A number of recent updates to SEC disclosure obligations are effective for the 2023 Form 10-K and proxy statement season. Below is a list of important updates that public companies should consider for this reporting cycle. Note that this list includes key SEC and stock exchange required updates, a potential amendment to Delaware certificates of incorporation due to the Delaware General Corporation Law and does not cover other updates that should be taken into consideration, such as voting guidelines of proxy advisory firms and institutional investors, which are beyond the scope of this alert.
Pay Versus Performance
The SEC now requires certain detailed “pay-versus-performance” disclosures pursuant to Item 402(v) of Regulation S-K. These disclosures are designed to provide information reflecting the relationship between executive compensation “actually paid” by the company and the company’s performance. Public companies, including smaller reporting companies, must include the new disclosure in proxy and information statements. The new disclosure is not required in Annual Reports on Form 10-K or registration statements. Disclosure is required for fiscal years ending on or after December 16, 2022, which means that for calendar year-end companies, disclosure will be required in the first proxy statement or information statement filed in 2023.

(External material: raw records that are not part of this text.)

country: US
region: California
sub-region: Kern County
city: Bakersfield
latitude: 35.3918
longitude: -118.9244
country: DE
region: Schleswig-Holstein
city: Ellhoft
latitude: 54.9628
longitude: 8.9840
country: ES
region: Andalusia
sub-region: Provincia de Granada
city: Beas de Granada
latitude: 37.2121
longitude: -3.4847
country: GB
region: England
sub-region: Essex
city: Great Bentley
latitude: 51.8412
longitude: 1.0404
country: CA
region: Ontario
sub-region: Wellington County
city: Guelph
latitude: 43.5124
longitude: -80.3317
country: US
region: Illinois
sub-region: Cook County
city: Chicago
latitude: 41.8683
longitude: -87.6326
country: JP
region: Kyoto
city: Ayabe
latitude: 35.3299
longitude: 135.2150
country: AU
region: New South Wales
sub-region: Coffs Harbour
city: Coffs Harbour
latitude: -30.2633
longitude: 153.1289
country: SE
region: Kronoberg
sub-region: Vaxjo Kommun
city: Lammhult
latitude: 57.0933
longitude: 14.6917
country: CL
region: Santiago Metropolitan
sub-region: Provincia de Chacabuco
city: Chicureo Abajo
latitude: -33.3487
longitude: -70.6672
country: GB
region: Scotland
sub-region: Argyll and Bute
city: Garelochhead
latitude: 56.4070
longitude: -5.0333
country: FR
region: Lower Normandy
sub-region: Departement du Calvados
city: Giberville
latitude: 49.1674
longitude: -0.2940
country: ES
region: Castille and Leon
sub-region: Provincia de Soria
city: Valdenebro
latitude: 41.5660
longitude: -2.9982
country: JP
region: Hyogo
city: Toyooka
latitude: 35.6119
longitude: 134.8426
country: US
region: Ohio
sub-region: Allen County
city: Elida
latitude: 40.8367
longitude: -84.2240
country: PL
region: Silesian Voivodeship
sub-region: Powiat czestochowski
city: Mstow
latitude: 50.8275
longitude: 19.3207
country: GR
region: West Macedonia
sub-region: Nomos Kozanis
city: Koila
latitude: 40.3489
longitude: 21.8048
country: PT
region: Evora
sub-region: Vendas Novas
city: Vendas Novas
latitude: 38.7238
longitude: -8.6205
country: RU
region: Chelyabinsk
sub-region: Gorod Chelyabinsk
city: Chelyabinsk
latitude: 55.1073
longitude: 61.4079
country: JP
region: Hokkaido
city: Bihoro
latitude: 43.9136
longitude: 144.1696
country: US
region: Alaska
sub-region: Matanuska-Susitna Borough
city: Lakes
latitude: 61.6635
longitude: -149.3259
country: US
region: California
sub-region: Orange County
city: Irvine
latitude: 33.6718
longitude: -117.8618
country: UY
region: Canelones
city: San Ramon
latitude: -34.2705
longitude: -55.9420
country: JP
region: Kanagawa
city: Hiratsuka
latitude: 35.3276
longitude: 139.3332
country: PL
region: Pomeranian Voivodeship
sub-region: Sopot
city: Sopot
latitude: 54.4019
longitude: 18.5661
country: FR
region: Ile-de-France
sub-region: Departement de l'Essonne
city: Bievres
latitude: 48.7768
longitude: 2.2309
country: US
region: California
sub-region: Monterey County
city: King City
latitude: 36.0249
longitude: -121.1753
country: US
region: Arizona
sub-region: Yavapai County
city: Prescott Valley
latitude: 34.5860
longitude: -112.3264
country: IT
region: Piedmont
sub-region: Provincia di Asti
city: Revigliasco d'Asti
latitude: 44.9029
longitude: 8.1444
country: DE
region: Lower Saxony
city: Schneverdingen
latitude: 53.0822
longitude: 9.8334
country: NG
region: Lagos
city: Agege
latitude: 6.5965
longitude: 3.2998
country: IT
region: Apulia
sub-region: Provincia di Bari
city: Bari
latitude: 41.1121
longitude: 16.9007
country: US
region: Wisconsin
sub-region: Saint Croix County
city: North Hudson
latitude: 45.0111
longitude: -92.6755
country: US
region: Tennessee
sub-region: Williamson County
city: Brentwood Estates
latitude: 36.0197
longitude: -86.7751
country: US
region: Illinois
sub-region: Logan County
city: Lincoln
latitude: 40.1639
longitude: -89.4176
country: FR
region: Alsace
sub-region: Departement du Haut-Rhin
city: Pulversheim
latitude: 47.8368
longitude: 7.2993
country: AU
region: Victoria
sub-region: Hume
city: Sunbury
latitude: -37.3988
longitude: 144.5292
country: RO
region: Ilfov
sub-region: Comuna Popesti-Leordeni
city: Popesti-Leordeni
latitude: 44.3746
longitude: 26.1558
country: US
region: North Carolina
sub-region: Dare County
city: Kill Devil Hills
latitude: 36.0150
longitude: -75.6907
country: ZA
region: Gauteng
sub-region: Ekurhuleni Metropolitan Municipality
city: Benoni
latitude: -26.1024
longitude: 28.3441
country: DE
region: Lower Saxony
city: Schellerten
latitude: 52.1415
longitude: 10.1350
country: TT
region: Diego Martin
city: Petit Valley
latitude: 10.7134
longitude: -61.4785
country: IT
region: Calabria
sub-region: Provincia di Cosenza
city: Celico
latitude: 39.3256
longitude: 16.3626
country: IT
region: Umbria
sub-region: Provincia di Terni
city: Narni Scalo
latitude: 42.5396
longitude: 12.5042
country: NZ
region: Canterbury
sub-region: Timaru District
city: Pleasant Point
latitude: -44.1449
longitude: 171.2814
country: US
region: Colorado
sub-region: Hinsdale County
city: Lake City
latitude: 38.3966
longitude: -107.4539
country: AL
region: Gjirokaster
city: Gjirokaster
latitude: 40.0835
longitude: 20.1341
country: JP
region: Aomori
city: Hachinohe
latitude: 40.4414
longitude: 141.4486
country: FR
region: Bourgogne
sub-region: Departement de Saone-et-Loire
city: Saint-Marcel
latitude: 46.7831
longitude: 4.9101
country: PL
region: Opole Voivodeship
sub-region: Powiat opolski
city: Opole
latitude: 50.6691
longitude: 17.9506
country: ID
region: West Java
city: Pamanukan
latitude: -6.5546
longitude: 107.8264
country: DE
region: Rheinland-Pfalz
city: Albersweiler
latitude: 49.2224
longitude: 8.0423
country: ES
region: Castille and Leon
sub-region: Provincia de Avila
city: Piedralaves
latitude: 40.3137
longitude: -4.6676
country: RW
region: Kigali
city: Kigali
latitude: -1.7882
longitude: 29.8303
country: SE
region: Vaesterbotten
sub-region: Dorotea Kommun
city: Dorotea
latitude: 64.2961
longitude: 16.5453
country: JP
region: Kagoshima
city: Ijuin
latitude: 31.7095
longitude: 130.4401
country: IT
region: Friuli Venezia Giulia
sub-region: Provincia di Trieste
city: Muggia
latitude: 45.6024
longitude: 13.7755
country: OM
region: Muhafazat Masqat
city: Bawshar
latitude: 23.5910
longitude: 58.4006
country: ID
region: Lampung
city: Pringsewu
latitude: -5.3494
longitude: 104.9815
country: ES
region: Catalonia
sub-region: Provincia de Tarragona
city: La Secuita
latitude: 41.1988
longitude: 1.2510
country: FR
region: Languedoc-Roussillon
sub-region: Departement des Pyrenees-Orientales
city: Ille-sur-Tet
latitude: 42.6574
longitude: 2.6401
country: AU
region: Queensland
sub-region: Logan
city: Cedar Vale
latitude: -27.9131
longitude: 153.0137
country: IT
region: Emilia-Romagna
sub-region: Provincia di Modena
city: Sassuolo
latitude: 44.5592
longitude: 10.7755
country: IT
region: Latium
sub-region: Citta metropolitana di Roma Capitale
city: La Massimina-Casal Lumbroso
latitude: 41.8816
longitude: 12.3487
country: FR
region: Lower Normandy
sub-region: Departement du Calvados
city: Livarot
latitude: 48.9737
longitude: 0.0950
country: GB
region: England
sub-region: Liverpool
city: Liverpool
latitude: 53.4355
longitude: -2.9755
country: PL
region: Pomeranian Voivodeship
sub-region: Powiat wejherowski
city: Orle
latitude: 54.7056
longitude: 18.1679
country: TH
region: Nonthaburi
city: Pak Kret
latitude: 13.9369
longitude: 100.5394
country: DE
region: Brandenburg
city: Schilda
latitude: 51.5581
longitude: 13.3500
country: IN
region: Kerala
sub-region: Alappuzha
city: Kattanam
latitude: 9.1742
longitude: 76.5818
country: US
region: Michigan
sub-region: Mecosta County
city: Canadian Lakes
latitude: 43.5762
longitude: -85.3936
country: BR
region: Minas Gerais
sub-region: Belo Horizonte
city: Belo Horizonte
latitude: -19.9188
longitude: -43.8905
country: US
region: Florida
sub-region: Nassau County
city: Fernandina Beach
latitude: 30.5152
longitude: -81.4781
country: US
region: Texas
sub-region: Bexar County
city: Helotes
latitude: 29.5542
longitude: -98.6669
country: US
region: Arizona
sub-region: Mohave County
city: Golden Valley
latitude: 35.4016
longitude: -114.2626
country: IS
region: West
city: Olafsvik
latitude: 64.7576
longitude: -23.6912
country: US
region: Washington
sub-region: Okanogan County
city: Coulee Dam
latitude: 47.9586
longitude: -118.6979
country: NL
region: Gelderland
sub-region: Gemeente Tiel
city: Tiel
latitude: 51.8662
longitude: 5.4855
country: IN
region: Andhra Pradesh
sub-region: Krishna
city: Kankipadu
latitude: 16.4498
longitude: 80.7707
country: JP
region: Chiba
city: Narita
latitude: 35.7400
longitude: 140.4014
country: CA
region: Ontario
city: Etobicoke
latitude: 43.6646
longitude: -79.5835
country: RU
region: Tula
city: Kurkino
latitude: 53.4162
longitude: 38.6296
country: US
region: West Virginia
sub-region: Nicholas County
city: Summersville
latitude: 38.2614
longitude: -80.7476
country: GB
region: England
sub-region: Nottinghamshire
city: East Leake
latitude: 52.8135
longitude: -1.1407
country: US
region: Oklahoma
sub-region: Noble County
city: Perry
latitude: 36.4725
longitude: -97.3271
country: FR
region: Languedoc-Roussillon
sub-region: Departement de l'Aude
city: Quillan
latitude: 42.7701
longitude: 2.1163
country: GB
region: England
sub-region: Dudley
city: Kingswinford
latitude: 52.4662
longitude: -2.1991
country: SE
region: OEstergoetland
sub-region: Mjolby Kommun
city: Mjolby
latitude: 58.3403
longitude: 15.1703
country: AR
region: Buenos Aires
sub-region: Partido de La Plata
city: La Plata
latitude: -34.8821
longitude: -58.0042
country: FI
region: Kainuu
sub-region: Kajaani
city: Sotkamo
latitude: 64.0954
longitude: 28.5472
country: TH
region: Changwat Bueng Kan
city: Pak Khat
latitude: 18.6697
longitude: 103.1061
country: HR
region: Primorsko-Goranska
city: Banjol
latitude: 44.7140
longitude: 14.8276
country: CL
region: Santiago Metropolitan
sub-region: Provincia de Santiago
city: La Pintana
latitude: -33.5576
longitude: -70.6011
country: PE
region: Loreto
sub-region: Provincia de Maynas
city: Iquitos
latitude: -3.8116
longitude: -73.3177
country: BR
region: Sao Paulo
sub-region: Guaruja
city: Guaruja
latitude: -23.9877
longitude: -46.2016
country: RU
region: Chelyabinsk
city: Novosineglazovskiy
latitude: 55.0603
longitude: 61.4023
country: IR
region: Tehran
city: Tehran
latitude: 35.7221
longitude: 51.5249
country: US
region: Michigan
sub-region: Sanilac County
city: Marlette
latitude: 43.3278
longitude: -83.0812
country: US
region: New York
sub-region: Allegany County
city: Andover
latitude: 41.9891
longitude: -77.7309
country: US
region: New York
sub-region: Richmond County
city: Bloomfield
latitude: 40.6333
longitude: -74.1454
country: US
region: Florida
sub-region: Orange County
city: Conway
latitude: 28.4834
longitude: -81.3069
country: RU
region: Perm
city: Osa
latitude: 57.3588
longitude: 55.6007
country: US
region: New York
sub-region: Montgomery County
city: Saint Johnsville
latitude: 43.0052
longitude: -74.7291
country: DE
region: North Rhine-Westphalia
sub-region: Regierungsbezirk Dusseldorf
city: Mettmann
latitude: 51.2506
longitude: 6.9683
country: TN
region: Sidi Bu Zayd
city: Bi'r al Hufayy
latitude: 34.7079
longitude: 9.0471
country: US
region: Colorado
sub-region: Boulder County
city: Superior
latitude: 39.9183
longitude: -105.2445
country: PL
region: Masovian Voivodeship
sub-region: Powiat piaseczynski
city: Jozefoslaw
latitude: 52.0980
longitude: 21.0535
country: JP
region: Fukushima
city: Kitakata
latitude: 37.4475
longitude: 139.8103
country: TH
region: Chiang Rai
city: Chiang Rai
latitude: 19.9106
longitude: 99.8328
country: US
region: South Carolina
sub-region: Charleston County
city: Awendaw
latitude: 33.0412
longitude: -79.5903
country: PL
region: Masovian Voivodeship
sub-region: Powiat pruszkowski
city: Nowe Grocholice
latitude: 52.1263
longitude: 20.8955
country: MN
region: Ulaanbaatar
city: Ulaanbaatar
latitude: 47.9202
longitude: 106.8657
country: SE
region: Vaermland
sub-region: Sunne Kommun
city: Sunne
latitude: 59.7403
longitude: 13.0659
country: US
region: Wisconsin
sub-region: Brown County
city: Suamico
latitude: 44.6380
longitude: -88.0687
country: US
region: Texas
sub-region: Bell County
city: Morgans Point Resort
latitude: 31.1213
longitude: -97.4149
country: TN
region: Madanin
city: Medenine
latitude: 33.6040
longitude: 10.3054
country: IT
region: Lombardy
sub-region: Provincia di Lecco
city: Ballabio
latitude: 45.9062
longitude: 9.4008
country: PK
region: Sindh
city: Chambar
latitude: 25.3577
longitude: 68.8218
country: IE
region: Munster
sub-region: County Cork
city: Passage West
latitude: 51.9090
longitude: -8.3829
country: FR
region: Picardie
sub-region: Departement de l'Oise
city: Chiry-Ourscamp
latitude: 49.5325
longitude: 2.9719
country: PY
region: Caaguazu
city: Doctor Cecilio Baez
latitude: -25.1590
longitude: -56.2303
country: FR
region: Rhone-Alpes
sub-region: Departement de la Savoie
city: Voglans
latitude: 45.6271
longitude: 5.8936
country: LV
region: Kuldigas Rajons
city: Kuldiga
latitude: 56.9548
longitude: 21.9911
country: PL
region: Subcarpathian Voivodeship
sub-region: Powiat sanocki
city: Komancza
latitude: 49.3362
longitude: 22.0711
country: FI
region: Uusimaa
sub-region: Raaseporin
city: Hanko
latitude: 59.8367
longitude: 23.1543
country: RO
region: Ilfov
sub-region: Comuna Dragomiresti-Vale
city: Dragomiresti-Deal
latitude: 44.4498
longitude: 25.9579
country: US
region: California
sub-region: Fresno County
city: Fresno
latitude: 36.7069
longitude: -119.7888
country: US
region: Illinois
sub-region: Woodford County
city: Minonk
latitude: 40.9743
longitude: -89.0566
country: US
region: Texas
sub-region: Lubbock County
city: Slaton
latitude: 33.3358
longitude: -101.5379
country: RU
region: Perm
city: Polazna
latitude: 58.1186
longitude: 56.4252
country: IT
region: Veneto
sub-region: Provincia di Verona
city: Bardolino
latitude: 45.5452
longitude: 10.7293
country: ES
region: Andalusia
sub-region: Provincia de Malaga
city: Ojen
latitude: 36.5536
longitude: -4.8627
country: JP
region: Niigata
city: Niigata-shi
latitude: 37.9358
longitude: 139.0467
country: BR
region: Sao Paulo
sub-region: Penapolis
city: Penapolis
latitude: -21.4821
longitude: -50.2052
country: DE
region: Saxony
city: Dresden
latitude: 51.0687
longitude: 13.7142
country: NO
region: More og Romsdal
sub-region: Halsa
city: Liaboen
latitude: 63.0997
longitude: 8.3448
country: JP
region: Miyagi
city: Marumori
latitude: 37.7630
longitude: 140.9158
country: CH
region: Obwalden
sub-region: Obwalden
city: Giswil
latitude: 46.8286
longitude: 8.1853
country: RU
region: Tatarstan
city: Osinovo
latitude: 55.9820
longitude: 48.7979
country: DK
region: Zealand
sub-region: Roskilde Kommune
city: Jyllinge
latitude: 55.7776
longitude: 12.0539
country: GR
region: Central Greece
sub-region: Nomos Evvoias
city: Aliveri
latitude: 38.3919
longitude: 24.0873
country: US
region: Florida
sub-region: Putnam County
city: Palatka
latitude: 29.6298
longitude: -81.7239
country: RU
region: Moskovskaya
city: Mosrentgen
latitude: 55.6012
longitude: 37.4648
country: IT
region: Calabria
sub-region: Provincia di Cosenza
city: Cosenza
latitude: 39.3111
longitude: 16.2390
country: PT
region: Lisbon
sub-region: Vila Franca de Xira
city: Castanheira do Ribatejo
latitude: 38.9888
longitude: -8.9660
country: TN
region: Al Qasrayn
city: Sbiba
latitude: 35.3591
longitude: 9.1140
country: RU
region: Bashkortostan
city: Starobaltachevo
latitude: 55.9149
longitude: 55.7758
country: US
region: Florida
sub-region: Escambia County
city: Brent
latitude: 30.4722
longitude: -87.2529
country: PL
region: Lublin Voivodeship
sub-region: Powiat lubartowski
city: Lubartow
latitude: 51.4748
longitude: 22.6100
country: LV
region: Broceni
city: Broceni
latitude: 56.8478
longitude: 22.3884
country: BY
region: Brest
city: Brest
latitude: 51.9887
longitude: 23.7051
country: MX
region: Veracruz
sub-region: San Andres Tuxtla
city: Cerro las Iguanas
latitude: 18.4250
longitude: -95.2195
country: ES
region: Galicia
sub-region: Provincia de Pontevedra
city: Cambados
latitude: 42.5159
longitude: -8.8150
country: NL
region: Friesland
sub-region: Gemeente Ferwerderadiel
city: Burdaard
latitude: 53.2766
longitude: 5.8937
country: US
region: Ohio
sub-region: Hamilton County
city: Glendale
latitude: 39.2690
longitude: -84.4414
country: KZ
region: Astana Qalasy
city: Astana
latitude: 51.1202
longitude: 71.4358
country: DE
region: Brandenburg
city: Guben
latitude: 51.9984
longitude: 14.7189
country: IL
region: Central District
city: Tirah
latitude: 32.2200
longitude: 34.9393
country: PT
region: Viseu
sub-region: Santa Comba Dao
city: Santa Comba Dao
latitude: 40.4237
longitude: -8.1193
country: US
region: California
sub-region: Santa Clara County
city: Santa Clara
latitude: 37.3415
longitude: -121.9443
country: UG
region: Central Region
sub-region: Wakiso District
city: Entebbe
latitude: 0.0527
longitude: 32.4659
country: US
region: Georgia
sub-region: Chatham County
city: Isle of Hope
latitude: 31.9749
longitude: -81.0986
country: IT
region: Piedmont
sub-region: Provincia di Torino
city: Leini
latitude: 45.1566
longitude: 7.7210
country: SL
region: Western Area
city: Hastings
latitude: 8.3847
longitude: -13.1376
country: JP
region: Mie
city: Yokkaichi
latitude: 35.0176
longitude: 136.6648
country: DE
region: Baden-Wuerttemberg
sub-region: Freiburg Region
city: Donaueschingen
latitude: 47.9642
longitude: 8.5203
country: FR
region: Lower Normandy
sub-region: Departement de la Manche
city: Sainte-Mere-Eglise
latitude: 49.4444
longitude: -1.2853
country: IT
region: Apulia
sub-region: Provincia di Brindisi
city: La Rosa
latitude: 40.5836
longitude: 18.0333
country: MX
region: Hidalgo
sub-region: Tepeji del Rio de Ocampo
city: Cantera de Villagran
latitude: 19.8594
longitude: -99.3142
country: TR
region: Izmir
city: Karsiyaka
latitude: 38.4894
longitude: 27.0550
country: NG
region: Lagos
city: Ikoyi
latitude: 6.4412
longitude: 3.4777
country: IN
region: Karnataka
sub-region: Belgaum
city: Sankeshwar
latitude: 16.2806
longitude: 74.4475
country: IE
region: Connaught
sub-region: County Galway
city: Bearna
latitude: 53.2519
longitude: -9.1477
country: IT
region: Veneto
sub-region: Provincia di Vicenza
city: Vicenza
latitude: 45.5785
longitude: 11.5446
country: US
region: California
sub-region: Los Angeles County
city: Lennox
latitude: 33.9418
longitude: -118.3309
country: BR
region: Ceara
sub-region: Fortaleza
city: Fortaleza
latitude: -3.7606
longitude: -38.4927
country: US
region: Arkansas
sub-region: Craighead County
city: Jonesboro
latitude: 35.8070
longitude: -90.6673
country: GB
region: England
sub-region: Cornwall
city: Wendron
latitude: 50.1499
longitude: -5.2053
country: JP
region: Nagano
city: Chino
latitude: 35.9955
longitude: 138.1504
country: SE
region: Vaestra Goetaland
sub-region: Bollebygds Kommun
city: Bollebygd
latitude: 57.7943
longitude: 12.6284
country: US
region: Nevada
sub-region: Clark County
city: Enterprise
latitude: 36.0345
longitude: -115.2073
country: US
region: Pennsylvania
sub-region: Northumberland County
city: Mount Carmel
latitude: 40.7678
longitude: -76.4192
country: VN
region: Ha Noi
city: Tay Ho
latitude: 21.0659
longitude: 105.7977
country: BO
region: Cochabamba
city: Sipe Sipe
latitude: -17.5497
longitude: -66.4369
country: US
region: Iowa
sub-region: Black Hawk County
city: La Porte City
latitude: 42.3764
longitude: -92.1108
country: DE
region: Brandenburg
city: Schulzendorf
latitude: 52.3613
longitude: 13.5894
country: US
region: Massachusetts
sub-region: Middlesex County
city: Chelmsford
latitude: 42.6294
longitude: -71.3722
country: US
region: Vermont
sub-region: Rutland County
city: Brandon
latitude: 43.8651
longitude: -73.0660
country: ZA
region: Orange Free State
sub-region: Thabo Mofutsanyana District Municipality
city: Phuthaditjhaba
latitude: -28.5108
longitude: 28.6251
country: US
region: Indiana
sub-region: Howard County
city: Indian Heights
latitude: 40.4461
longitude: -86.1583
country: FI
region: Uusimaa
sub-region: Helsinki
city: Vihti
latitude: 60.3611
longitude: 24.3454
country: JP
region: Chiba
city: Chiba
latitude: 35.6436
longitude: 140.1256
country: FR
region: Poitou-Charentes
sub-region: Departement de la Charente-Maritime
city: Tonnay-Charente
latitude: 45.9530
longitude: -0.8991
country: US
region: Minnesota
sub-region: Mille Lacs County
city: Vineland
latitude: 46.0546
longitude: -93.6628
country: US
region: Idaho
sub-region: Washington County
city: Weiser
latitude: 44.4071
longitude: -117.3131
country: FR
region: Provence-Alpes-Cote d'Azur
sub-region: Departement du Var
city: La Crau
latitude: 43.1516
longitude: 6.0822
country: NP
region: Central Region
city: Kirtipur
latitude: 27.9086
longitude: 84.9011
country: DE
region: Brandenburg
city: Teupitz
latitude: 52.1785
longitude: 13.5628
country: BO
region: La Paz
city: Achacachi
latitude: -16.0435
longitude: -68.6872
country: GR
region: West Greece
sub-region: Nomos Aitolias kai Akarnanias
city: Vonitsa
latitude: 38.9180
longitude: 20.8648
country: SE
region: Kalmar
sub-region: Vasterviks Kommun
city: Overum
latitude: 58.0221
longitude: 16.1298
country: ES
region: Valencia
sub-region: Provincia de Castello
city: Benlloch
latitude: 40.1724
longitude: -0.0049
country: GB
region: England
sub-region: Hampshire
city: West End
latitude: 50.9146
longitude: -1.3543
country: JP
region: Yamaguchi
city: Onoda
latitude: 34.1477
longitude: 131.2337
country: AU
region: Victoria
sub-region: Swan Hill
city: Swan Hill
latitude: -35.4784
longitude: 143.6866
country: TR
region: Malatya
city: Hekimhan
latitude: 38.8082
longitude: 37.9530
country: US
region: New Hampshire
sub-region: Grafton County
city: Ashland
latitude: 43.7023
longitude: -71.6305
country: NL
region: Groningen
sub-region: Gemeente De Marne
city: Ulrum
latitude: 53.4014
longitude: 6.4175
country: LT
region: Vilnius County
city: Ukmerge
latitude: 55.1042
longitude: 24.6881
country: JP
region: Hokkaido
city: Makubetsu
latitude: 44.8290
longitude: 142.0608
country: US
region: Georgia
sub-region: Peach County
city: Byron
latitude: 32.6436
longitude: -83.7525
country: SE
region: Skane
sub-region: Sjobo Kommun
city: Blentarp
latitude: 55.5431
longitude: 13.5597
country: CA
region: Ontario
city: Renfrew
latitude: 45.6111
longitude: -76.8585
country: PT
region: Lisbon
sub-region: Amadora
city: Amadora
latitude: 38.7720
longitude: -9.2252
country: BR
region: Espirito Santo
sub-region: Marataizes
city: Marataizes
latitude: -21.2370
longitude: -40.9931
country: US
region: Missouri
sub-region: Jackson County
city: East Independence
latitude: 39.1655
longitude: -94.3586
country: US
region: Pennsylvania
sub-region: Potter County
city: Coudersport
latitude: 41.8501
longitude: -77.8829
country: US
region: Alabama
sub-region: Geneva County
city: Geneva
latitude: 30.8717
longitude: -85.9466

Ultimately, all reporting companies, except for smaller reporting companies, will be required to provide pay-versus-performance disclosure for each of the company’s five most recently completed fiscal years. A phase-in period will allow the company to provide the information for three years in the first proxy or information statement in which it provides the disclosure, adding another year of disclosure in each of the two subsequent annual proxy or information statement filings. Smaller reporting companies are subject to scaled disclosure requirements. Most notably among these scaled disclosure requirements, for the first year, smaller reporting companies are required to provide only two years of pay-versus-performance disclosure and, following the first year of disclosure, are required to provide three years of pay-versus-performance disclosure.
Public companies should begin preparing for pay-versus-performance disclosures now and should involve their compensation committees early in the process, as calculating executive compensation “actually paid” may be time consuming and expensive.